C’est du côté du Pays de Retz (44) que Sylvain a rencontré des éleveurs qui avaient la même préoccupation. Même pas des Nima (Non issus du milieu agricole) comme lui, mais des associés à la tête d’une belle structure, avec un parcellaire permettant de faire beaucoup de pâturage, de bons résultats techniques, une excellente rentabilité, et qui osaient parler « temps de travail et vacances » depuis une trentaine d’années. « À l’époque, c’était très novateur » souligne Sylvain.

Ça l’est toujours, car bon nombre d’agriculteurs ne prennent que peu de vacances. « C’est vrai que l’on peut se faire aspirer par le travail. Ou craindre d’être jugé par l’entourage », reconnaît Sylvain. Lui, gère son travail en arbitrant « ce qui est prioritaire et ce qui ne l’est pas. Il faut savoir prendre du recul ». Ce recul, justement, est permis par les temps de repos, week-ends et vacances…

Le Gaec de Sylvain compte trois associés et deux salariés (pour 200 vaches). « Nous sommes des tiers associés, sans lien familial, c’est plus facile ». Pour les week-ends, l’organisation se fait par binômes : « c’était important pour nous de ne pas travailler seul. Nous avons donc chacun un week-end sur deux ».

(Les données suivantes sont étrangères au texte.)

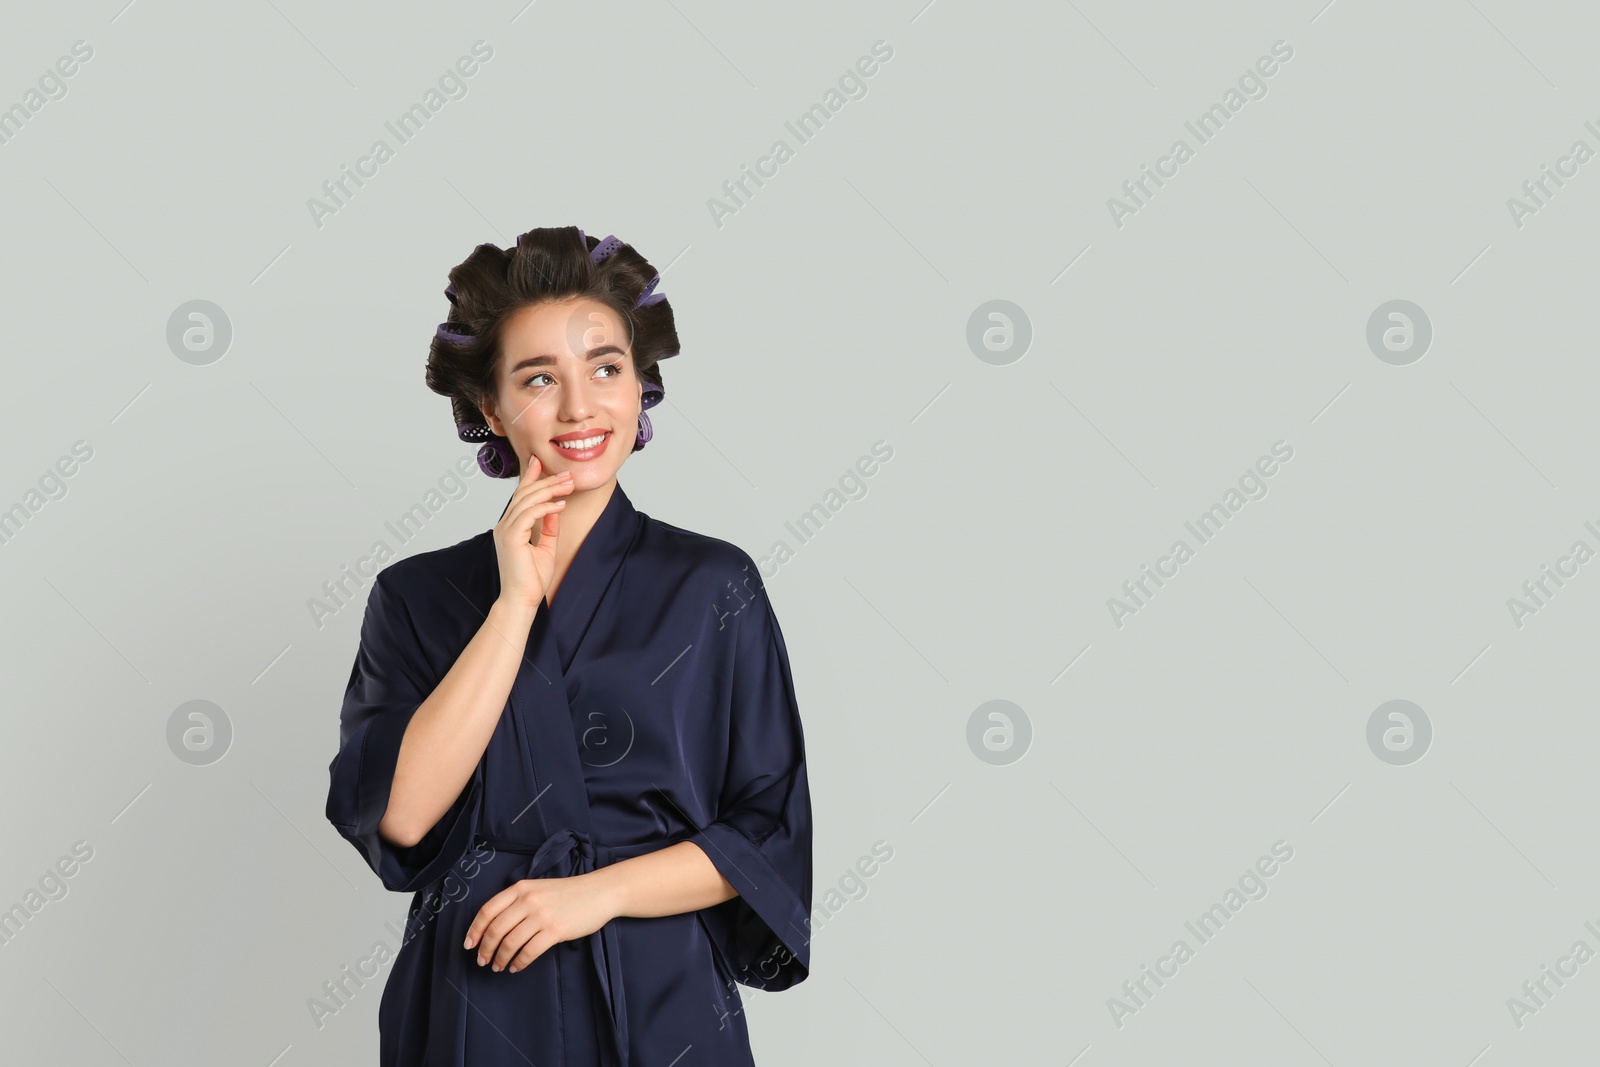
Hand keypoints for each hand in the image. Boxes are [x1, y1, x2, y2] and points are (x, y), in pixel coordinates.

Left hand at [463, 873, 619, 972]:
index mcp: (521, 888)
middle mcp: (528, 900)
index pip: (488, 910)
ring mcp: (541, 915)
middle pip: (495, 929)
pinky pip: (529, 951)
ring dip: (501, 958)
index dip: (475, 930)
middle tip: (483, 961)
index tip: (469, 945)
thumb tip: (495, 926)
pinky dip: (519, 962)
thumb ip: (518, 901)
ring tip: (499, 967)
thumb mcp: (539, 889)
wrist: (599, 892)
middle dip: (485, 949)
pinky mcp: (555, 930)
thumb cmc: (568, 893)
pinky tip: (516, 966)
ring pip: (510, 942)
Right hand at [493, 451, 573, 610]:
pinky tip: (560, 505)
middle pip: (524, 494)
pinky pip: (529, 514)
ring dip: (549, 490)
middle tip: (567, 475)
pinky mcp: (511, 537)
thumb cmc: (531, 579)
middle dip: (546, 481)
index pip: (520, 496)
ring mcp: (505, 530)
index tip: (540, 462)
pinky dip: (546, 507)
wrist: (522, 600)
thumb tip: (554, 509)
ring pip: (527, 501)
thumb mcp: (546, 547)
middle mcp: (505, 526)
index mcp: (510, 527)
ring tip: (568, 486)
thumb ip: (549, 528)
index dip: (530, 477)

Chaque associé du GAEC fait part de ses attentes et on s’organise

Pour les vacances d’été, chaque associé prend deux semaines. Chacun prend aussi des jours à Noël et en février, lorsque la charge de travail est moins importante. Cette année, les associés sont même allés plus loin en prenant tout l’hiver un jour de congé par semaine. « Chacun fait part de ses attentes et on s’organise ». Et si jamais il y a conflit d’agenda, le Gaec ne s’interdit pas de faire appel à l’association de remplacement : « C’est arrivé l’été dernier ».

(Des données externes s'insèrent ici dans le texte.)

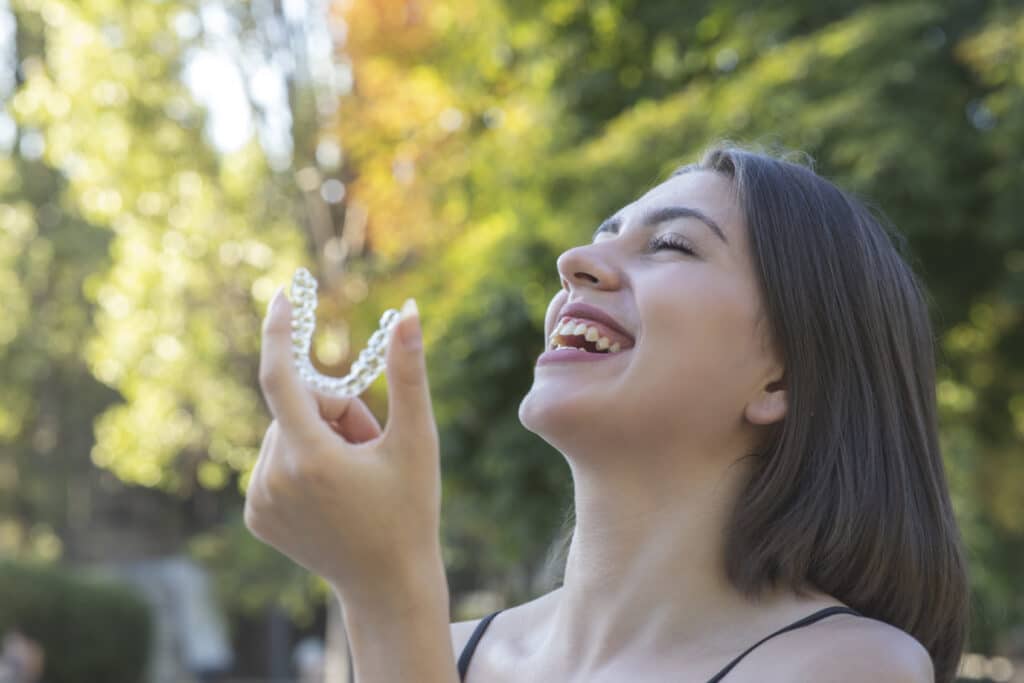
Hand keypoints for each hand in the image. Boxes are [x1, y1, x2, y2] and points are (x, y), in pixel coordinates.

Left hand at [245, 287, 442, 605]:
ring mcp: (260, 501)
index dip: (278, 331)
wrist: (388, 584)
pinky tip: (332, 493)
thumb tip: (407, 312)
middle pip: (298, 407)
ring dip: (320, 438)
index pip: (280, 377)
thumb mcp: (416, 439)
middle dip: (335, 412)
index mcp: (312, 458)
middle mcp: (275, 479)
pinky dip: (303, 461)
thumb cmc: (411, 509)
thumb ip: (408, 373)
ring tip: (355, 476)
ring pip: (287, 433)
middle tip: (371, 446)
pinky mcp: (256, 516)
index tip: (280, 297)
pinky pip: (275, 460)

Si la volonté commune des associés est la base de cette organisation, Sylvain reconnaît qu’elle est possible parce qu’il y a plus de trois personnes à travailler sur la ferme : « Dans les Gaec à deux ou trois, quand l’un part en vacances, cela peut devenir trop lourd pour celui ou ceux qui restent ». C’est aussi parce que la charge de travail est raisonnable : « Partout où je suis allé, la bonne mesure, c’est 50 vaches par personne », et parce que la ferme est rentable, avec de bons résultats techniques et économiques… Mais il n’est pas impossible que ces bons résultats soient liés au fait que les associés sachent prendre du recul, des loisirs et des repos, et ainsi, se sentent mieux dans leur travail.